The host too, whenever he saw the train passing in the distance puffing
through the malaria, said nothing, but spat after it all he felt, shaking his head before the deserted sheds and the empty jugs. Formerly affairs had gone so well with him that he had had four wives, so that they called him “Killwife,” and they said he’d got case-hardened to it, and that he was for taking the fifth, if the daughter of Farmer Turi Oricchiazza hadn’t given him answer: “God preserve us! not if he was made of gold, that Christian there! He eats up his fellow-man like a crocodile!”
But it wasn’t true that he’d got case-hardened to it, because when Goodwife Santa had died, his third, he had never taken a mouthful of food till midday, nor a drop of water, and he really cried behind the counter of the inn. “This time I want to take one who is used to the malaria,” he had said after that event. “I don’t want to suffer like this any more.”
The malaria killed off his wives, one after the other, but they left him just the same, old and wrinkled, so that it was really hard to imagine that such a man had his own brave homicide on his conscience, intending for all that to take a fourth wife. However, each new time he wanted his wife young and appetizing, for the inn could never prosper without a wife, and for this reason customers had become scarce. Now there was nobody left but Neighbour Mommu, the signalman from the railway just near, a man who never spoke a word, and came to drink his glass between train and train, sitting himself down on the bench by the door with his shoes in his hand, to rest his legs.

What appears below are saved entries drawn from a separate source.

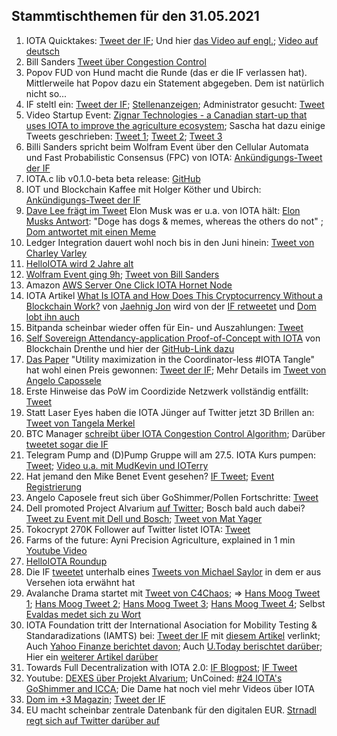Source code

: 
## Stammtischthemen für den 31.05.2021
1. IOTA Quicktakes: [Tweet der IF](https://twitter.com/iota/status/1396819084487049217?s=20); Und hier [das Video auf engl.](https://www.youtube.com/watch?v=doQpAyps4Gg); [Video auf deutsch](https://www.youtube.com/watch?v=ZjijkjlAtDE&feature=youtu.be)
2. Bill Sanders [Tweet über Congestion Control](https://twitter.com/BillySandersIF/status/1396837543635730438?s=19)
3. Popov FUD von Hund macht die Runde (das er die IF verlassen hat). Mittlerweile hat Popov dazu ein Statement abgegeben. Dem ist natürlich nicht so...
4. IF steltl ein: [Tweet der IF](https://twitter.com/iota/status/1396858813144309768?s=19); [Stellenanzeigen](https://iota.bamboohr.com/jobs/view.php?id=148&source=aWQ9NA%3D%3D); Administrator gesucht: [Tweet](https://twitter.com/iota/status/1397583613139509250)
5. Video Startup Event: [Zignar Technologies - a Canadian start-up that uses IOTA to improve the agriculture ecosystem](https://www.youtube.com/watch?v=P3sKtI9z2BU); Sascha hat dazu einige Tweets geschrieben: [Tweet 1](https://twitter.com/sascha1337/status/1397103067393265664?s=20); [Tweet 2](https://twitter.com/wEEtoZ/status/1397109270714462208?s=20); [Tweet 3](https://twitter.com/sascha1337/status/1393632865032704005?s=20)
6. Billi Sanders spricht beim Wolfram Event über den Cellular Automata und Fast Probabilistic Consensus (FPC) von IOTA: [Ankündigungs-Tweet der IF](https://twitter.com/iota/status/1397123158239584266)
7. IOTA.c lib v0.1.0-beta beta release: [GitHub](https://github.com/iotaledger/iota.c/releases/tag/v0.1.0-beta)
8. IOT und Blockchain Kaffee mit Holger Köther und Ubirch: [Ankündigungs-Tweet der IF](https://twitter.com/iota/status/1397221113277603841)
9. [Dave Lee frägt im Tweet](https://twitter.com/heydave7/status/1396949202622586881?s=20) Elon Musk was er u.a. von IOTA hält: [Elon Musks Antwort](https://twitter.com/elonmusk/status/1397064185222078467?s=20): "Doge has dogs & memes, whereas the others do not" ; [Dom antwortet mit einen Meme](https://twitter.com/DomSchiener/status/1397073256553885696?s=20)
10. Ledger Integration dauert wohl noch bis in den Juni hinein: [Tweet von Charley Varley](https://twitter.com/c_varley/status/1397211470023348224?s=20)
11. [HelloIOTA wird 2 Jahre alt](https://twitter.com/ChrisMuellerHI/status/1397104535030599680?s=20)
12. [Wolfram Event ging 9h](https://youtu.be/cS4u-VpmC98); [Tweet von Bill Sanders](https://twitter.com/BillySandersIF/status/1397969502575501314?s=19)
13. Amazon [AWS Server One Click IOTA Hornet Node](https://twitter.com/iota/status/1397601953115422736?s=20)
14. IOTA Artikel [What Is IOTA and How Does This Cryptocurrency Without a Blockchain Work?](https://www.makeuseof.com/what-is-iota/) von [Jaehnig Jon](https://twitter.com/JaehnigJon/status/1397561077219659781?s=20) wird von der [IF retweetet](https://twitter.com/iota/status/1397538323779002376?s=20) und [Dom lobt ihn auch](https://twitter.com/DomSchiener/status/1397570996756963328?s=20)
15. Bitpanda scheinbar wieder offen für Ein- und Auszahlungen: [Tweet](https://twitter.com/bohl_oliver/status/1397529166803656710?s=20)
16. [Self Sovereign Attendancy-application Proof-of-Concept with IOTA](https://youtu.be/1he99ffqX2I) von Blockchain Drenthe und hier der [GitHub-Link dazu](https://gitlab.com/blockchainlabdrenthe/nodeSSA)
17. [Das Paper](https://www.researchgate.net/publication/349916426_Utility_maximisation_in_the_Coordinator-less_IOTA_Tangle) "Utility maximization in the Coordinator-less #IOTA Tangle" hat wohl einen Preis gewonnen: [Tweet der IF](https://twitter.com/iota/status/1397492813038825474); Mehr Details im [Tweet von Angelo Capossele](https://twitter.com/AngeloCapossele/status/1397503970814439424?s=20)
18. Erste Hinweise das PoW im Coordizide Netzwerk vollständig entfällt: [Tweet](https://twitter.com/Vrom14286662/status/1397784195502649346?s=20)
19. Statt Laser Eyes haben die IOTA Jünger auf Twitter jetzt 3D Brillen an: [Tweet von Tangela Merkel](https://twitter.com/TangleaMerkle/status/1397472720594644997?s=20)
20. BTC Manager [schreibt über IOTA Congestion Control Algorithm](https://btcmanager.com/iotas-icca-live-goshimmer/?utm_source=CryptoMarketCap&utm_medium=app); Darüber [tweetet sogar die IF](https://btcmanager.com/iotas-icca-live-goshimmer/?utm_source=CryptoMarketCap&utm_medium=app)
21. Telegram Pump and (D)Pump Gruppe will am 27.5. IOTA Kurs pumpen: [Tweet](https://twitter.com/Vrom14286662/status/1397625391964119042?s=20); [Video u.a. mit MudKevin und IOTerry](https://www.youtube.com/watch?v=tohQ7JSO8p0)
22. Hat jemand den Mike Benet Event gesehen? [IF Tweet](https://twitter.com/iota/status/1395771774512553985?s=20); [Event Registrierung](https://www.blockchainireland.ie/events/keeping-it-simple-data-tenets-and-standards-for-success-in-the-age-of-dlt/)
23. Angelo Caposele freut sich über GoShimmer/Pollen Fortschritte: [Tweet](https://twitter.com/AngeloCapossele/status/1397301377727180808?s=20)
24. Dell promoted Project Alvarium [auf Twitter](https://twitter.com/dellemc/status/1397662073413373958?s=21); Bosch bald auch dabei? [Tweet zu Event mit Dell und Bosch](https://twitter.com/Vrom14286662/status/1397861875979796484?s=20); [Tweet von Mat Yager](https://twitter.com/Mat_Yarger/status/1397674664080588802?s=20)
25. Tokocrypt 270K Follower auf Twitter listet IOTA: [Tweet](https://twitter.com/Tokocrypto/status/1397825275958681603?s=20)
26. Farms of the future: Ayni Precision Agriculture, explained in 1 min [Youtube Video](https://www.youtube.com/watch?v=D17iJmwrVnQ&feature=youtu.be)
27. [HelloIOTA Roundup](https://www.youtube.com/watch?v=OCDibZb1XYE)
28. Die IF [tweetet](https://twitter.com/iota/status/1397938363508875267?s=20) unterhalb eines [Tweets von Michael Saylor](https://twitter.com/michael_saylor/status/1397903820114513920?s=20) in dem er aus Versehen iota erwähnt hat
29. Avalanche Drama startet mit [Tweet von C4Chaos](https://twitter.com/c4chaos/status/1397714670727827457?s=20); => [Hans Moog Tweet 1](https://twitter.com/hus_qy/status/1397826684037079040?s=20); [Hans Moog Tweet 2](https://twitter.com/hus_qy/status/1397845251767910403?s=20); [Hans Moog Tweet 3](https://twitter.com/hus_qy/status/1397855529930838018?s=20); [Hans Moog Tweet 4](https://twitter.com/hus_qy/status/1398061358336425985?s=20); Selbst [Evaldas medet sich zu Wort](https://twitter.com/lunfardo314/status/1397838402351927299?s=20)
30. IOTA Foundation tritt der International Asociation for Mobility Testing & Standaradizations (IAMTS) bei: [Tweet der IF](https://twitter.com/iota/status/1398217551683915776?s=19) mit [diesem Artikel](https://www.sae.org/news/press-room/2021/05/the-iota-foundation-dspace-and-the-transtec-group-join-the-international-alliance-for-mobility-testing--standardization) verlinkt; Auch [Yahoo Finanze berichtet davon](https://finance.yahoo.com/news/iota-foundation-dspace-transtec-group-171500319.html?guccounter=1); Auch [U.Today berischtet darüber](https://u.today/iota-joins-international-alliance-of-companies-working-in-autonomous-driving-sector); Hier ein [weiterer Artikel darüber](http://www.prweb.com/releases/the_iota_foundation_dspace_and_the_transtec_group_join_the_international_alliance_for_mobility_testing_standardization/prweb17969994.htm)
31. Towards Full Decentralization with IOTA 2.0: [IF Blogpost](https://blog.iota.org/path-towards-full-decentralization-with-iota-2-0/); [IF Tweet](https://twitter.com/iota/status/1398310675617832961?s=20)
32. Youtube: [DEXES über Projekt Alvarium](https://www.youtube.com/watch?v=KhBmeVJRxHU); UnCoined: [#24 IOTA's GoShimmer and ICCA](https://www.youtube.com/watch?v=5p-XfmPOyao); Die Dame hat noch viel mehr Videos über IOTA
33. [Dom im +3 Magazin](https://viewer.joomag.com/-3-magazin-mai-2021/0197391001622036406?short&); [Tweet der IF](https://twitter.com/iota/status/1398331691253616642?s=20)
34. EU macht scheinbar zentrale Datenbank für den digitalen EUR. [Strnadl regt sich auf Twitter darüber auf](https://twitter.com/archimate/status/1398350507551465475?s=20)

“The malaria doesn’t get those lot!” thought Killwife, also never opening his mouth, because if the malaria had made them fall like flies there’d have been nobody to keep that railway going. The poor wretch, since the only man who had poisoned his existence had been removed from his sight, had now only two enemies in the world: the railway which took away his customers, and the malaria which carried off his wives. All the other people on the plain, as far as the eye could reach, had their moments of blessedness, even if they had someone in bed sinking bit by bit, or if the fever was beating them down on the doorstep, with their handkerchiefs on their heads and their cloaks over their shoulders. They took pleasure looking round on the young wheat that was rising prosperous and green as velvet, or the wheat-ears waxing like a sea, and they listened to the long singing of the reapers, stretched out in a line like soldiers, and in every little road the bagpipes were heard, behind which swarms of peasants were just arriving from Calabria for the harvest, dusty people bent under their heavy saddle-sacks, the men in front and the women trailing behind, limping and looking with burnt, tired faces at the road which stretched before them. And on the brink of every ditch, behind every clump of aloes, at the hour when evening drops down like a grey veil, the pipes of the watchmen fluted among the ripe ears of grain, which fell silent, motionless, as the wind sank, invaded by the same silence of night.